Traumatic brain injury (TBI) remains a significant medical and socioeconomic challenge of our times. The age-adjusted incidence across all TBI severities from population-based studies 2015–2020 ranged between 476/100,000 in South Korea to 787/100,000 in the US with temporal trends and variations still confounded by methodological diversity including inconsistent definitions, variations in data capture and interpretation [1]. To further promote and advance the uniform process for the capture and reporting of TBI epidemiology and clinical pathways, a TBI-specific data module, harmonized with other existing multi-/international instruments, was created and technically attached to the German TR-DGU database. In this focus issue of the EJTES, Younsi and colleagues report the different steps of development but also highlight the various challenges that had to be overcome along the winding road of implementation [2]. After several dry runs, the results from the pilot study are presented and put in a broader context.

The work presented by Gunning and colleagues is highly supportive of this endeavour in suggesting variability in injury severity coding to be one of the main drivers for still existing differences in reported mortality after severe TBI across international trauma centers [3]. The authors assessed 150 randomly selected patients from three international local trauma registries—50 patients from each center—and looked for inter- and intra-rater reliability of documented AIS scores. While an almost perfect result was seen for the AIS coders within the same trauma center, the opposite was true when looking at coding between the centers. In consequence, measures to improve inter-rated reliability in coding and for quality control of captured data into registries are mandatory and therefore central to the novel TBI databank within the TR-DGU.
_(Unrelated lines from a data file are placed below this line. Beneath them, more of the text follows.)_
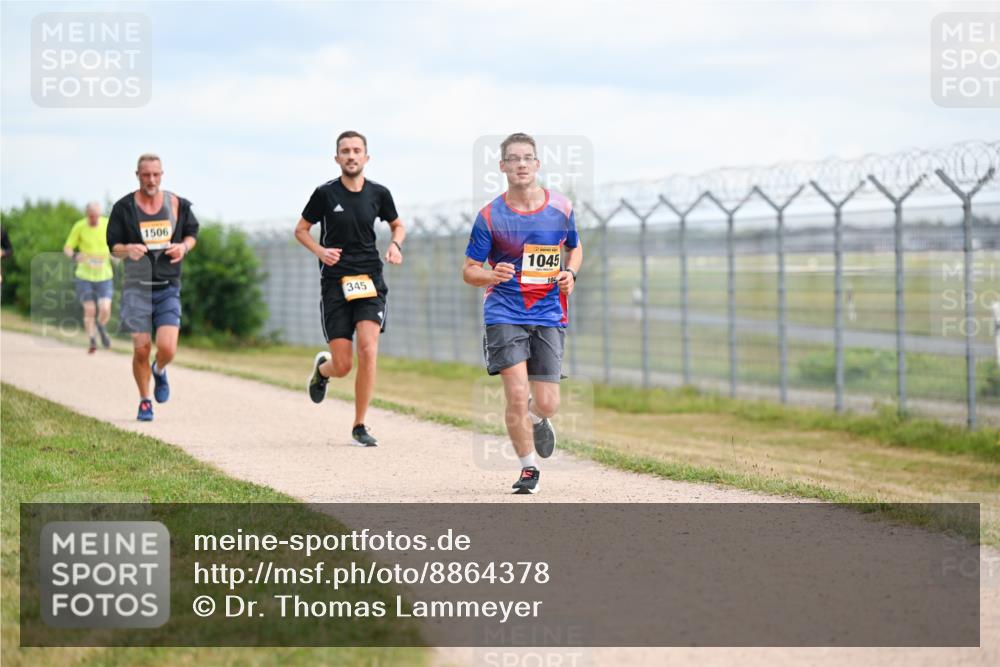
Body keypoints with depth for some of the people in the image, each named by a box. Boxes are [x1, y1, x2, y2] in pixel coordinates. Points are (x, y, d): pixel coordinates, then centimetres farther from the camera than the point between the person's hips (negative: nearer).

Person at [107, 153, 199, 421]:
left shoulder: (178, 205, 3)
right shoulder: (124, 207, -2)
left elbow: (192, 232, 17)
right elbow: (113, 245, 4)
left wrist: (185, 246, -6)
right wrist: (128, 250, -19)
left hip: (168, 288, 1)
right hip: (137, 287, -1)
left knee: (167, 349, -12)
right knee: (141, 349, -4)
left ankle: (159, 371, 25)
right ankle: (144, 401, 17)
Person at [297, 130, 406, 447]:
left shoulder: (378, 193, 4)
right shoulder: (325, 193, -3)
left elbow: (397, 225, 20)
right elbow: (301, 229, 8)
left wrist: (396, 244, -2)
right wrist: (320, 251, -10)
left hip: (370, 281, 1)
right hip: (335, 283, -1)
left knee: (368, 352, -17)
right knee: (342, 366, -3)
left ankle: (360, 427, -3)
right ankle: (322, 368, 37)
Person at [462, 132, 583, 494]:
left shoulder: (561, 208, 2)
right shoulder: (490, 216, -5)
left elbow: (575, 247, 21)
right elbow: (469, 271, 0)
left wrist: (570, 273, -1)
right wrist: (492, 275, -22)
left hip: (549, 315, 2)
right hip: (504, 313, -2)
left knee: (546, 404, 0)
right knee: (517, 395, -14)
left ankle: (537, 421, 39)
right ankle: (528, 468, 6)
Another key perspective of the novel TBI databank is the critical validation of current practice and the adherence to existing guidelines when managing TBI patients on a larger and more comprehensive scale. An electronic survey conducted by Lagares and the BRAINI investigators among 200 physicians from 131 hospitals in four southern European countries confirmed large variations in guideline adherence, in particular when it came to CT imaging after clinical mild TBI [4]. Another topic of ongoing discussion remains the question of whether to intubate in the field or not in TBI which is highlighted by two other contributions to this focus issue [5, 6]. Radhakrishnan and colleagues present the results from a recent review but conclusions again remain vague [5]. While the impaired level of consciousness, usually defined by GCS, is still considered as a key indicator for pre-hospital intubation and supported by most guidelines, Samuel and colleagues showed that a significant proportion of patients intubated in the field actually does not suffer from a significant injury to the brain [6]. The prevalence in their retrospective cohort with field GCS of 3, 4–8, and > 8 was 81,4%, 55,8% and 28,6%; in children below the age of 10 years with pre-hospital intubation, only half had a later proven relevant TBI. Another interesting single-center report, presented by Moyer and colleagues, evaluated the effectiveness of external ventricular drainage for increased intracranial pressure after TBI [7]. While surveys—by their nature—only provide a very limited snapshot usually missing more in-depth and relevant aspects, for example outcome, single-center experiences may not necessarily represent broader practice, may focus primarily on unique local settings and features, and therefore, cannot be generalizable. A structured and comprehensive databank would surely have the power to open up new windows of opportunity and thereby closing these gaps.

One key element of the novel TBI databank TR-DGU is outcome assessment by using the GOSE-E at 6 and 12 months with potential expansion of observation periods to later time points in the future. The focus in this respect may then clearly be directed toward the impact of rehabilitation for the overall outcome after TBI. Once broadly established and running, it is also anticipated that the novel databank will be open for the inclusion of additional laboratory datapoints and biomarkers. In the present issue, the meta-analysis by Yunlong Pei and colleagues once more confirmed the diagnostic (for traumatic intracranial lesions) and prognostic value (for mortality) of GFAP, in particular during early TBI [8].

The novel TBI databank TR-DGU, as first presented in this focus issue of the EJTES, will open up future perspectives for TBI research both on the national and international scale. Along with a series of other successful initiatives such as the pan-European CENTER-TBI project including sister projects in India and China, but also the North-American TRACK TBI initiative, it will provide not only qualitative data but also quantitative data sufficient enough to aim for future big data analysis introducing novel and innovative technologies. Large-scale international collaboration is key to overcome the still-existing gaps and hurdles in the care for the severely injured TBI patient. The first step, however, remains local motivation and active participation.